** TASK MATERIAL **
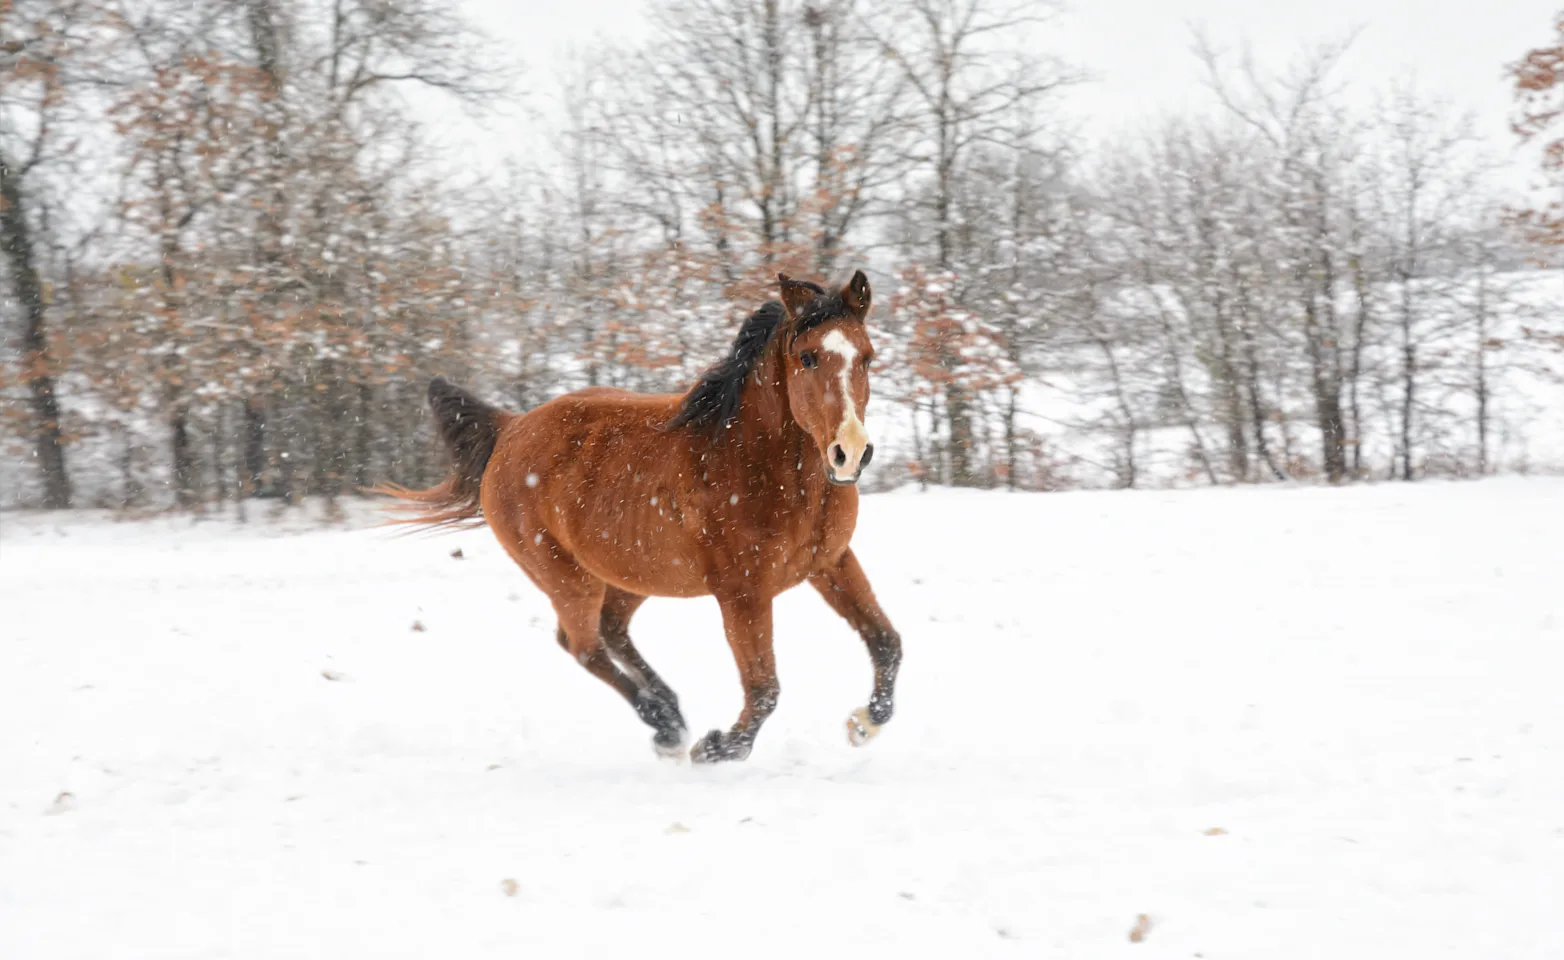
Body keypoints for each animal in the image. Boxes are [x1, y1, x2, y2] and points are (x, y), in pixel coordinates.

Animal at [373, 270, 902, 763]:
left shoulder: (830, 562)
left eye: (867, 356)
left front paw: (864, 723)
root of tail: (510, 429)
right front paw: (715, 748)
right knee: (583, 645)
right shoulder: (742, 591)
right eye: (807, 357)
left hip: (630, 571)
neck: (757, 463)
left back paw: (669, 709)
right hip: (566, 576)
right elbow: (763, 689)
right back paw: (667, 726)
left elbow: (886, 642)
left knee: (610, 631)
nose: (850, 452)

** TASK DIRECTIONS **
A faithful transcription of the material, with no pictures, is the expected result.

** RESULT OF THIS EXERCISE **
Body keypoints for each animal in the image. Boxes are [x1, y1, x2, y2] and points are (x, y), in pixel coordinates.

Animal at [373, 270, 902, 763]:
left shoulder: (830, 562)
left eye: (867, 356)
left front paw: (864, 723)
root of tail: (510, 429)
right front paw: (715, 748)
right knee: (583, 645)
right shoulder: (742, 591)
right eye: (807, 357)
left hip: (630, 571)
neck: (757, 463)
left back paw: (669, 709)
right hip: (566, 576)
right elbow: (763, 689)
right back paw: (667, 726)
left elbow: (886, 642)
left knee: (610, 631)
nose: (850, 452)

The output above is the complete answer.